Neonatal surgery: fixing congenital abnormalities

Written by: Mr Stefano Giuliani
Published: | Updated: 05/10/2023
Edited by: Bronwen Griffiths

Newborns need surgery when they are born with congenital abnormalities. This means that some organs did not form in the right way before birth and there is a need to perform neonatal surgery to correct the anatomy to allow that organ to function properly. Mr Stefano Giuliani, an expert neonatal surgeon, explains why some newborn babies require surgery after birth.

Illustration of newborn baby with a congenital abnormality

What are the most common reasons a newborn might need surgery?

The most common conditions requiring surgery in the neonatal period are:

  • Oesophageal atresia - the upper part of the oesophagus connects to a small pouch instead of the lower oesophagus and stomach
  • Congenital diaphragmatic hernia - failure of the diaphragm muscle to close during development, causing contents from the abdomen to move up into the chest cavity
  • Gastroschisis - abnormality of the abdominal wall in which the intestines are found outside the baby’s body
  • Omphalocele - a hole in the belly button causes abdominal organs to end up outside their body
  • Imperforate anus - the opening of the anus is missing or blocked
  • Hirschsprung’s disease - an intestinal blockage caused by the lack of movements in the last portion of the bowel
  • Intestinal atresia - blockage or obstruction in the intestine
  • Intestinal perforation - a hole or rupture in the intestines
  • Inguinal hernia - when abdominal organs come through the inguinal ring in the groin due to its failure to close properly during development
  • Hypertrophic pyloric stenosis - the acquired thickening of the valve at the end of the stomach causing projectile vomiting

 

 

What are the risk factors? Are premature babies more likely to need surgery?
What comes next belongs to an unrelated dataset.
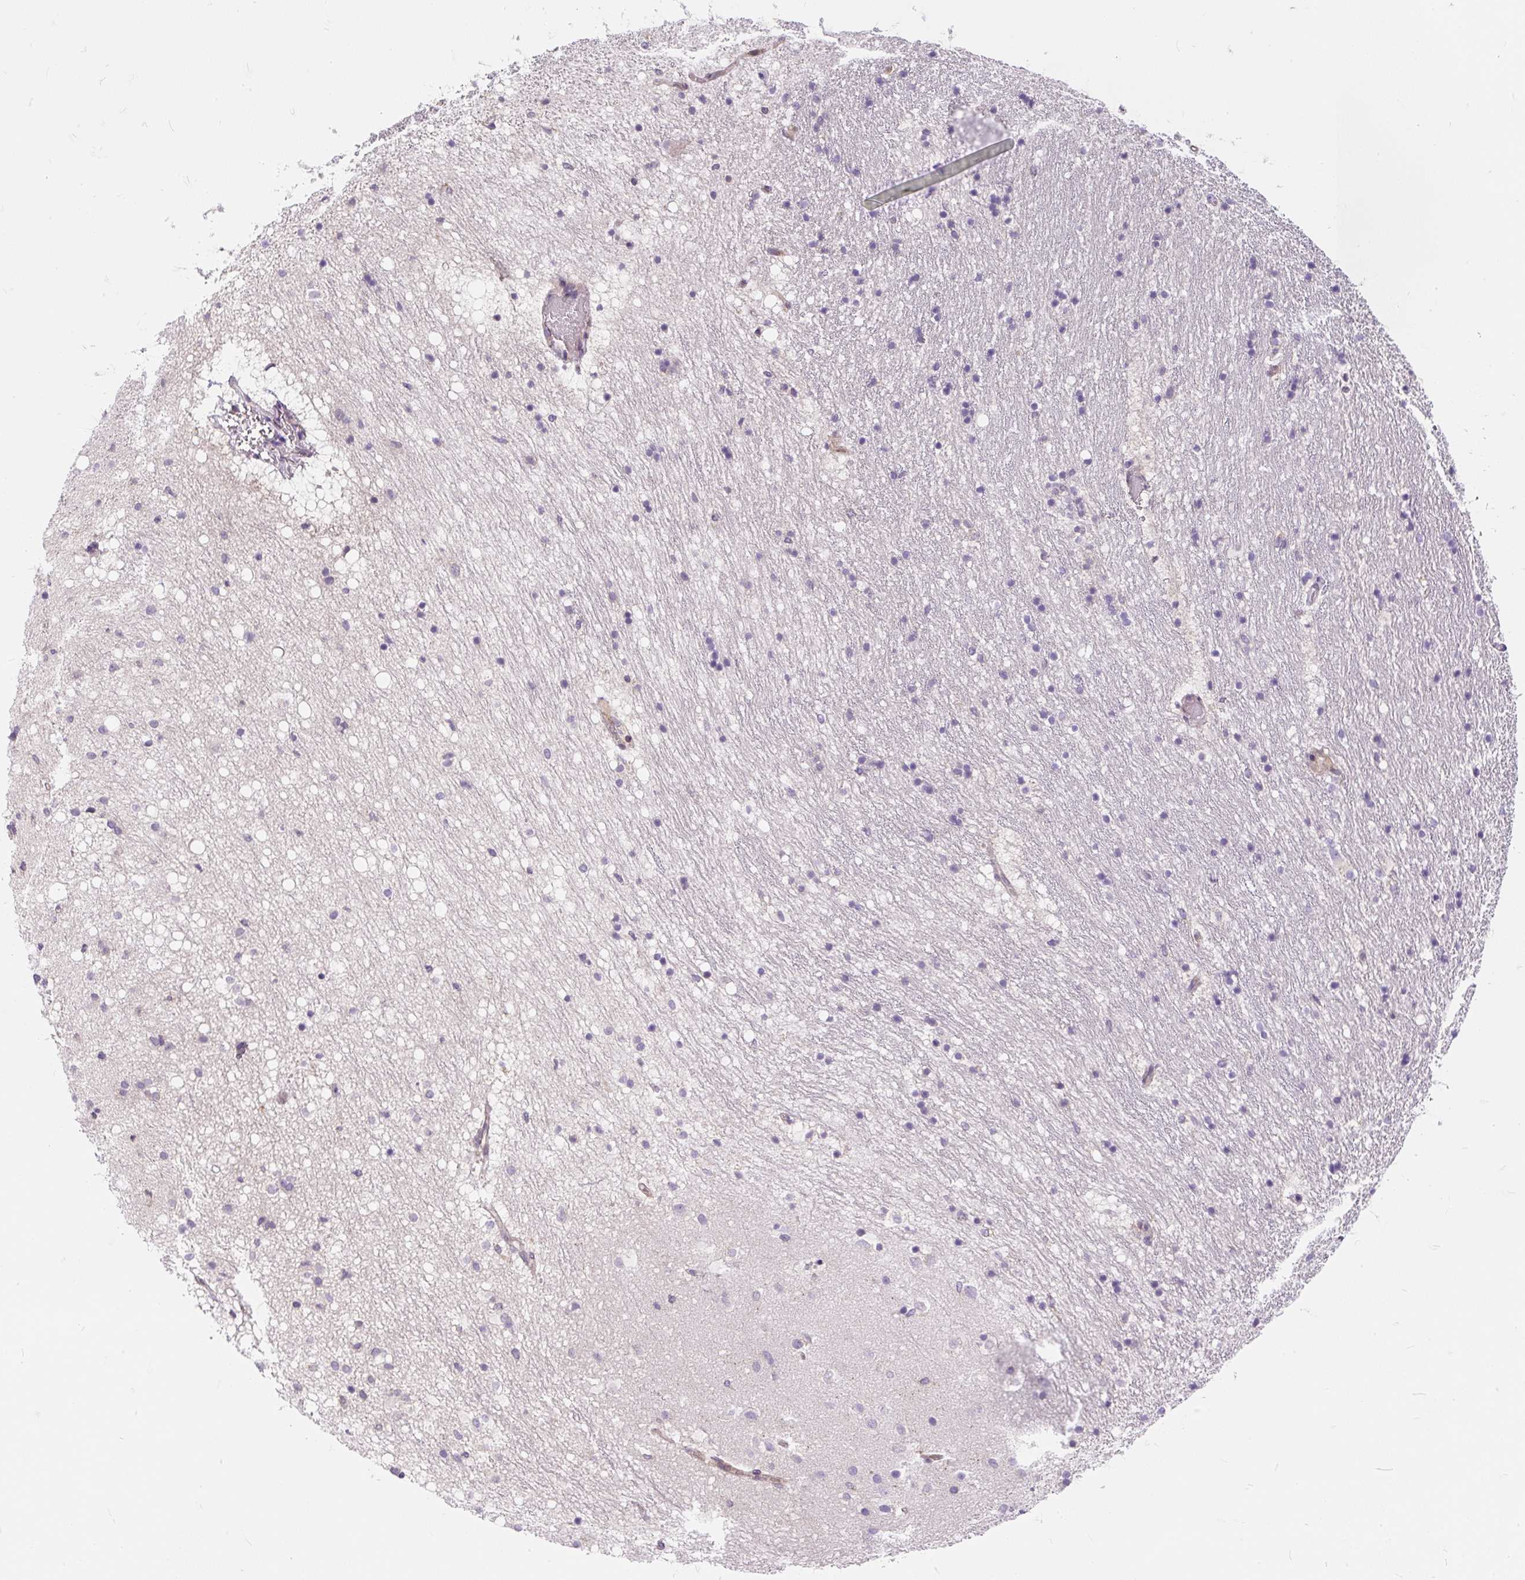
{"staining": {"intensity": "weak", "quantity": "25%-75%", "location": "cytoplasmic/membranous"}, "tissue": "caudate", "cell_type": "Glial cells", "image_type": "normal", "snomed": [{"axis": "morphology", "description": "Normal tissue, NOS"}, {"axis": "topography", "description": "Lateral ventricle wall"}], "caption": "A histopathology image showing weak cytoplasmic/membranous staining in about 25%-75% of glial cells in benign caudate, as visualized by brown immunohistochemical staining.", "gene": "CYP20A1", "patient": {"sex": "male", "age": 37}}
In general, consanguinity (blood relation) is the main risk factor for congenital abnormalities. This happens when the mother and father are related. Other risk factors, such as smoking and drug use during pregnancy, are associated with gastroschisis. Premature babies are at risk of developing an acute inflammation of their intestine (necrotising enterocolitis) that can require an operation, and, they also have a high incidence of inguinal hernias.

 

 

Is surgery always an emergency, or is it sometimes better to wait?

Surgery is not always an emergency. There are congenital abnormalities that require an operation within the first 24 hours of life (oesophageal atresia, gastroschisis, intestinal atresia etc.). For other conditions, it is possible to wait and see if the baby can get better without an operation (i.e. early stage necrotising enterocolitis).

 

 

Can any procedures be carried out before birth?

There are exciting advances in the field of foetal surgery. It's now possible to help babies affected by congenital diaphragmatic hernias by placing a small balloon in their windpipe when they are still in the womb. This balloon helps the lungs to develop and to function better after birth. Other common prenatal interventions are:

  • drainage of abdominal and thoracic cysts; 
  • ligation of abnormal blood vessels and;
  • amniotic bands.

 

 

 

Arrange an appointment with Mr Giuliani to address any concerns you have about congenital abnormalities and neonatal surgery via his Top Doctors profile.  

By Mr Stefano Giuliani
Paediatric surgery

Mr Stefano Giuliani is one of London's leading paediatric surgeons working at Great Ormond Street Hospital for Children. He is an expert in neonatal, gastrointestinal, oncologic and minimally invasive surgery for children.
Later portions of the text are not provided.